◆ **About this task**
Begin with the first line below and retype each line exactly through the line containing "Для выбора оплаты". Any pictures are to be left out.

◆ **Entries shown**
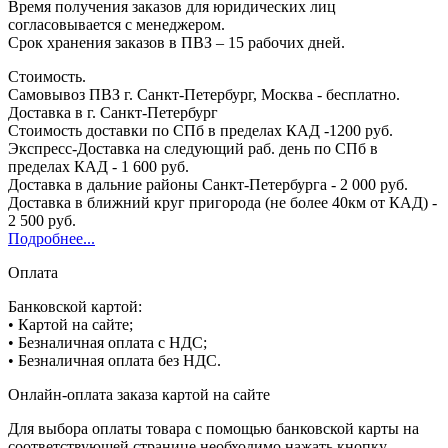
Время получения заказов для юридических лиц
согласовывается с менеджером.
Срок хранения заказов в ПВЗ – 15 рабочих дней.
Стоимость.
Самовывоз ПВЗ г. Санкт-Петербург, Москва - бесплатно.
Доставка в г. Санкт-Петербург
Стоимость доставки по СПб в пределах КАД -1200 руб.
Экспресс-Доставка на следующий раб. день по СПб в
пределах КАД - 1 600 руб.
Доставка в дальние районы Санкт-Петербурга - 2 000 руб.
Доставка в ближний круг пригорода (не более 40км от КАД) -
2 500 руб.
Подробнее...
Оплата
Банковской картой:
• Картой на сайте;
• Безналичная оплата с НДС;
• Безналичная оплата без НДС.
Онлайн-оплата заказа картой на сайте
Для выбора оплаты товара с помощью банковской карты на
соответствующей странице необходимо нажать кнопку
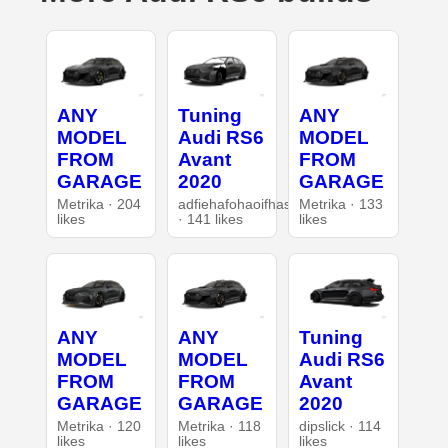
ANY
Tuning
ANY
MODEL
Audi RS6
MODEL
FROM
Avant
FROM
GARAGE
2020
GARAGE
Metrika · 204
adfiehafohaoifhasd
Metrika · 133
likes
· 141 likes
likes
ANY
ANY
Tuning
MODEL
MODEL
Audi RS6
FROM
FROM
Avant
GARAGE
GARAGE
2020
Metrika · 120
Metrika · 118
dipslick · 114
likes
likes
likes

◆ **Your response**
Время получения заказов для юридических лиц
согласовывается с менеджером.
Срок хранения заказов в ПВЗ – 15 рабочих дней.
Стоимость.
Самовывоз ПВЗ г. Санкт-Петербург, Москва - бесплатно.
Доставка в г. Санкт-Петербург
Стоимость доставки по СПб в пределах КАД -1200 руб.
Экспресс-Доставка на следующий раб. день по СПб в
пределах КАД - 1 600 руб.
Доставка в дальние районы Санкт-Петербурга - 2 000 руб.
Доставка в ближний круг пригорода (не более 40км от КАД) -
2 500 руб.
Подробнее...
Оплата
Банковской картой:
• Картой на сайте;
• Безналичная оплата с НДС;
• Безналичная оплата без НДС.
Онлайн-оплата заказа картой на сайте
Для выбора оплаты товара с помощью банковской карты на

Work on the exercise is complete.